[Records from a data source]
· · · · ·
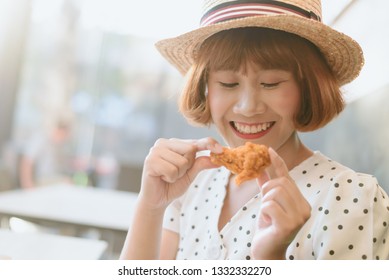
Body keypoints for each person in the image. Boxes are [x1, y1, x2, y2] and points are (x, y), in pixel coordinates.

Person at [120, 0, 389, 260]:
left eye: (271, 83)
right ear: (205, 89)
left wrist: (271, 259)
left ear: (307, 88)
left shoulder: (352, 197)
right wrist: (150, 206)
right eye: (227, 83)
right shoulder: (192, 184)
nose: (248, 107)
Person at [19, 118, 73, 189]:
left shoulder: (59, 146)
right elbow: (26, 162)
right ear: (57, 130)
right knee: (66, 183)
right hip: (41, 180)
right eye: (63, 134)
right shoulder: (40, 139)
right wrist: (28, 186)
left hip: (53, 179)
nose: (64, 138)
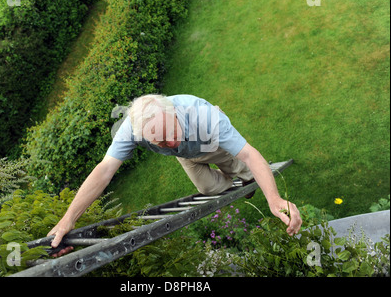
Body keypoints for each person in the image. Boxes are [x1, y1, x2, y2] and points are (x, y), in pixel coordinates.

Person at [48, 94, 302, 256]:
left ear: (173, 113)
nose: (170, 142)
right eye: (159, 142)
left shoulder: (204, 116)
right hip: (187, 155)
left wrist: (275, 199)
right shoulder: (132, 130)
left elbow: (249, 154)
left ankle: (246, 179)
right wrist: (69, 218)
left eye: (171, 132)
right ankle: (236, 180)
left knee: (243, 168)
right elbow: (104, 170)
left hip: (210, 143)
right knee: (207, 189)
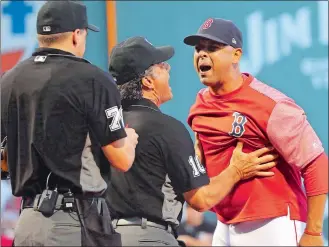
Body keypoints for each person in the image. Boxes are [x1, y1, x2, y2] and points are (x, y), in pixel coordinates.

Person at [106, 36, 278, 246]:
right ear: (148, 81)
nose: (168, 70)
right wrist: (237, 170)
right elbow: (201, 199)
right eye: (162, 66)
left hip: (104, 236)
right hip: (148, 237)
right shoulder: (165, 127)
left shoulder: (103, 123)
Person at [0, 1, 138, 246]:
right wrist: (130, 141)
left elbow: (3, 163)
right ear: (76, 35)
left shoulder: (8, 81)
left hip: (27, 223)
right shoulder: (94, 79)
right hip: (74, 220)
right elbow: (122, 159)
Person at [184, 17, 328, 246]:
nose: (202, 54)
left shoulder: (269, 104)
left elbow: (316, 162)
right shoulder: (200, 103)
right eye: (198, 49)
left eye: (213, 48)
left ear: (236, 55)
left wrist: (313, 232)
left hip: (272, 221)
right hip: (225, 222)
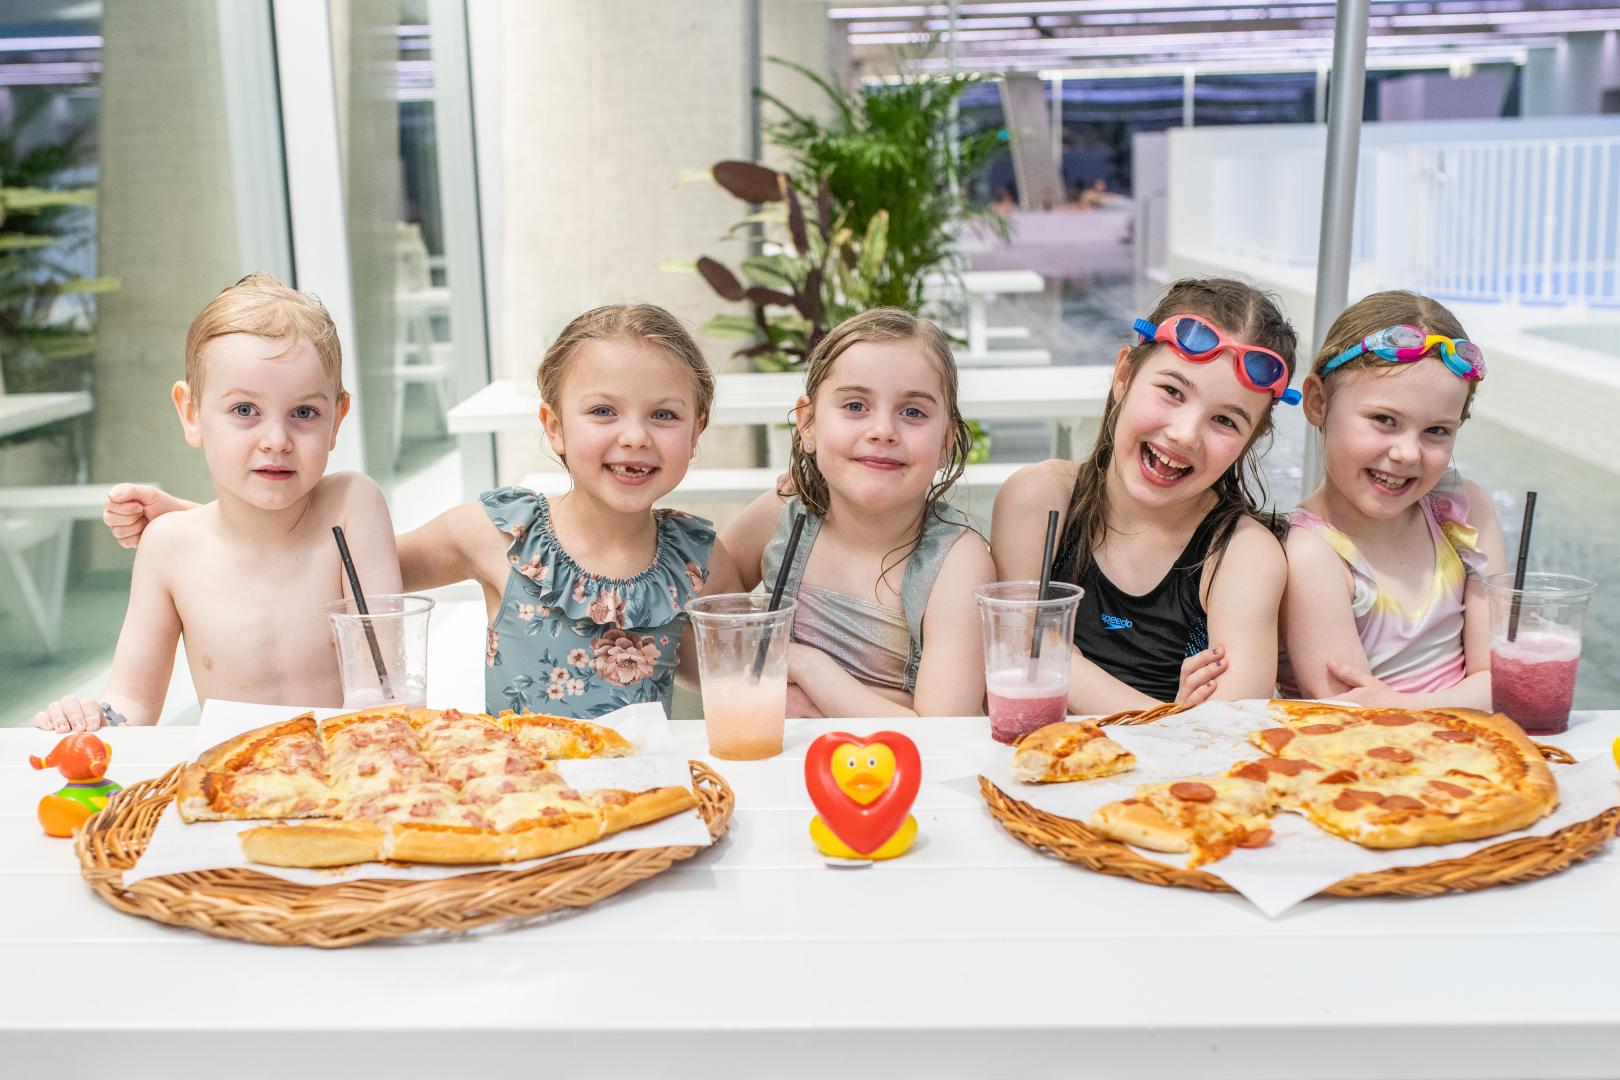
· · · · ·
What the exercise asks => All records above must be output exactly as they stand, excluding pictures.

The completed task =>
Body keypoints for each person in the image. Boxes are [x1, y1, x2, y2] and points are (x, y), in pixel coordinates.

Person at [120, 0, 389, 260]:
left eye: (271, 83)
right ear: (205, 89)
left wrist: (271, 259)
left ear: (307, 88)
left shoulder: (352, 197)
right wrist: (150, 206)
right eye: (227, 83)
right shoulder: (192, 184)
nose: (248, 107)
Person at [19, 118, 73, 189]:
left shoulder: (59, 146)
right elbow: (26, 162)
right ear: (57, 130)
right knee: (66, 183)
right hip: (41, 180)
right eye: (63, 134)
right shoulder: (40, 139)
right wrist: (28, 186)
left hip: (53, 179)
nose: (64, 138)
Body keypoints for each person in the image. Boxes are [x1, y1, x2, y2] and points are (x, y), in pixel coordinates.

Person at [48, 94, 302, 256]:
left ear: (173, 113)
nose: (170, 142)
right eye: (159, 142)
left shoulder: (204, 116)
right hip: (187, 155)
left wrist: (275, 199)
right shoulder: (132, 130)
left elbow: (249, 154)
left ankle: (246, 179)
right wrist: (69, 218)
left eye: (171, 132)
right ankle: (236, 180)
left knee: (243, 168)
right elbow: (104, 170)
left hip: (210, 143)
right knee: (207, 189)
Body keypoints for each person in the image. Boxes are [x1, y1, x2, y2] and points are (x, y), in pixel coordinates.

Person at [106, 36, 278, 246]:
right ear: (148, 81)
nose: (168, 70)
right wrist: (237, 170)
right elbow: (201, 199)
right eye: (162, 66)
left hip: (104, 236)
right hip: (148, 237)
right shoulder: (165, 127)
left shoulder: (103, 123)
Person at [0, 1, 138, 246]:
right wrist: (130, 141)
left elbow: (3, 163)
right ear: (76, 35)
left shoulder: (8, 81)
left hip: (27, 223)
right shoulder: (94, 79)
right hip: (74, 220)
right elbow: (122, 159)
Person at [184, 17, 328, 246]:
nose: (202, 54)
left shoulder: (269, 104)
left elbow: (316, 162)
right shoulder: (200, 103)
right eye: (198, 49)
left eye: (213, 48)
left ear: (236, 55)
left wrist: (313, 232)
left hip: (272, 221)
right hip: (225, 222)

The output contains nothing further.